High Availability Admission Control, Part 2
VMware has announced the upcoming vSphere release 6.5 at VMworld Europe Barcelona in the middle of October as part of its new cross-cloud-architecture. Apart from VMware’s strategy around vSphere 6.5, vSAN 6.5 and vRA 7.2, I will discuss some of the new features in vSphere 6.5 in this and following blog entries. After having given a short introduction in the last blog post, let us continue with some more new features in vSphere HA.
So let us take a look at further parts of the HA-enhancements in vSphere 6.5,
In special we want to talk about Admission Control enhancements. Basically, the enhancement are based on an older Fling called “VM resource and availability service” (see here), which was provided by Duncan Epping (Chief Technologist at VMware) and the author of the vSphere 6 HA deep dive. Altogether, several parts of the Fling from February 2015 will thus become an integrated feature of vSphere 6.5.
VM resource and availability service
The Fling enables you to perform a “What-if analysis” for host failures. Administrators can simulate failure of one or more hosts within a cluster and identify how many ….

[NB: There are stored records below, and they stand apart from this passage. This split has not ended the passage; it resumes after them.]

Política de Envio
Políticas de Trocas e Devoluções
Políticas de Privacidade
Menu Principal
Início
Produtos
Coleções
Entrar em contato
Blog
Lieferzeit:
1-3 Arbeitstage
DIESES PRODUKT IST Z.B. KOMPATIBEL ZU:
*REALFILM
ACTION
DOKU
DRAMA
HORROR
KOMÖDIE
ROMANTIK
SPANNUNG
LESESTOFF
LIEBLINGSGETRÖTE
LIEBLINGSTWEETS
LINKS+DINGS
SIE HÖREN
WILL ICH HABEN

- VMs would be safely restarted on different hosts
- VMs would fail to be restarted on different hosts
- VMs would experience performance degradation after restarted on a different host
“VM resource reduction event threshold” allows the administrator to specify the performance degradation which he is willing to accept in case of a failure. Per default, it is set to 100%. Depending on the SLAs in your company or other criteria, it is possible to set this value for example to 50 %. But how does it work?
First, DRS has to be enabled as HA leverages DRS to obtain the cluster resource usage. Let’s say, you have 96 GB RAM in a 3-node-cluster and you specify the admission control policy “host failure to tolerate specified” to 1. Let’s further say, 70 GB RAM are actively used by your virtual machines and you set the “VM resource reduction event threshold” to 0 %. What will be the result?
In order to have the answer, let’s do some calculations. How much RAM will be available in the cluster after a failure of one node? 96GB minus 32 GB (remember policy=1 host failure to tolerate) = 64 GB. Howerer, you have 70GB of memory used by your VMs and 0% resource reduction to tolerate.
So, this 70 GB needed by VMs and 64 GB available after failure will cause a warning issued to the administrator. Now you are able to guarantee, that the performance for you workloads after a failure event is close or equal to the performance before a failure event.